Tight budgets and the wind down of US involvement in wars in Iraq and Afghanistan have meant tough times for defense contractors in recent years.
Yet these days defense stocks have been on a roll and attracting investors again for the first time in years.
The SPDR S&P Aerospace & Defense ETF (XAR) is up nearly 6% over the last year through September 9, vs. a 1% decline for the broader S&P 500 Index.
What do investors see?
First off, defense stocks have a tendency to trend up in the year or so before a US presidential election.
A recent report by Deutsche Bank points out that defense stocks as a group have outpaced the overall market in the year leading up to the election in eight of the last nine races and in every single election since 1984.
There’s no political downside to supporting defense spending increases.
After years of tight defense budgets, President Obama’s fiscal 2016 budget proposal, unveiled on Feb 2, 2015, calls for a baseline $534 billion defense budget, plus another $51 billion in so-called “overseas contingency operations” (OCO) funds to fight ISIS and other threats.
The fiscal year 2015 Pentagon budget was all of $496 billion. In other words, the White House is proposing a 7.6% increase in the baseline budget.
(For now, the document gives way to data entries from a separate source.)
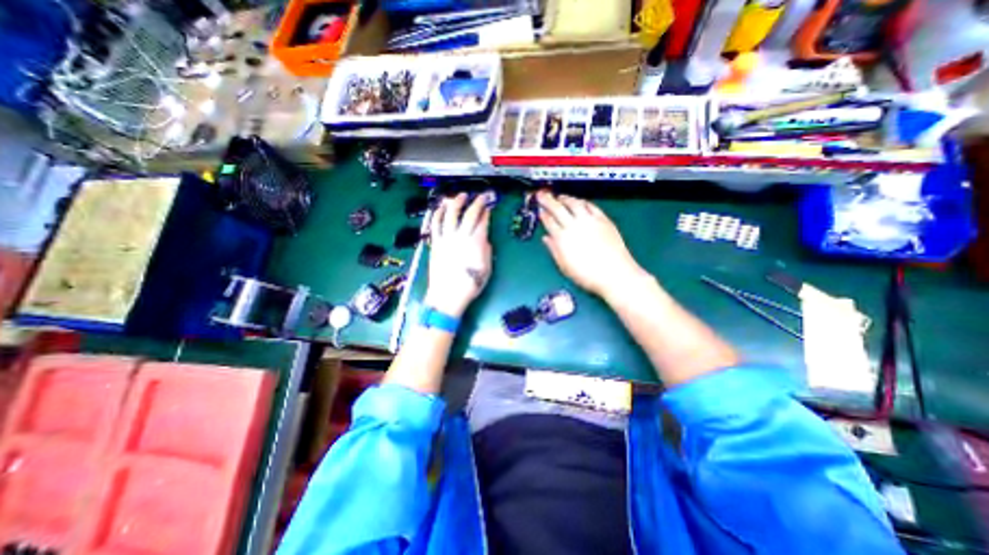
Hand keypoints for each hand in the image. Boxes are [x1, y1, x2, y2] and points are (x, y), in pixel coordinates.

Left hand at [424, 192, 491, 315]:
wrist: (448, 295)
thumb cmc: (470, 285)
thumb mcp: (486, 268)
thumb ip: (486, 250)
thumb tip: (483, 239)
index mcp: (475, 243)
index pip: (482, 221)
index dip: (486, 212)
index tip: (489, 206)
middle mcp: (460, 237)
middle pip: (468, 214)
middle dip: (476, 203)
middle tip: (480, 197)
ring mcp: (446, 239)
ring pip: (450, 214)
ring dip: (456, 202)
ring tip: (460, 196)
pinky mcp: (435, 243)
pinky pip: (435, 224)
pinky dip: (438, 213)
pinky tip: (441, 208)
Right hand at [537, 193, 646, 300]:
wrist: (614, 273)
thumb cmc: (586, 275)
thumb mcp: (564, 266)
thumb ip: (554, 250)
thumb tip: (546, 238)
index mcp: (562, 238)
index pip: (549, 222)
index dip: (543, 215)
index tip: (539, 211)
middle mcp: (574, 226)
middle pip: (558, 208)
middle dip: (548, 200)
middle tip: (542, 194)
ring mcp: (589, 221)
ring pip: (574, 203)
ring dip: (565, 198)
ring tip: (559, 196)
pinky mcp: (603, 219)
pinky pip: (590, 206)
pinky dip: (582, 202)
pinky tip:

The Republican-controlled Senate is suggesting only $523 billion for the basic defense budget, but $90 billion in OCO funds.
Either way, it looks like the Pentagon will have a lot more money to spend over the next year or so.
Then there’s the controversial, proposed deal with Iran to put its nuclear weapons ambitions on ice.
The US Congress is about to embark on what’s likely to be a very partisan debate on the wisdom of that deal.
However, from a purely economic perspective, the agreement between Iran, the US and other world powers would be wonderful news for US defense contractors.
The reason, as Zacks Investment analyst Brian Hamilton points out, is the likely defense sales the US will make to Israel and Gulf Allies to win their support for the nuclear deal.
Recently, Secretary of State John Kerry sent a letter to Congress stating that Israel and America’s Gulf Allies would be “taken care of” in terms of military intelligence and security cooperation.
Hamilton thinks that will translate into sales of next-generation F-35 fighter aircraft and missile defense systems.
It is not just Israel that will be receiving assistance, the Gulf States, including the United Arab Emirates (UAE), and Saudi Arabia will “receive arms shipments and new security deals.”
The goal of the administration is to improve “ballistic missile capabilities in the region,” according to the letter.
These military and cooperation assistance measures are designed to deter any Iranian “aggression against any GCC member state.”
As a result, Hamilton likes defense stocks such as Lockheed Martin Corp (LMT), General Dynamics (GD), Northrop Grumman (NOC) and Raytheon (RTN)
After a tough stretch, defense stocks are getting a second look from global investors.
Defense contractors are enjoying a nice tailwind from election year politics and more generous defense budgets.
On top of that, the likely nuclear deal with Iran looks like a winner for defense stocks.
In the investing world, defense stocks are ascendant.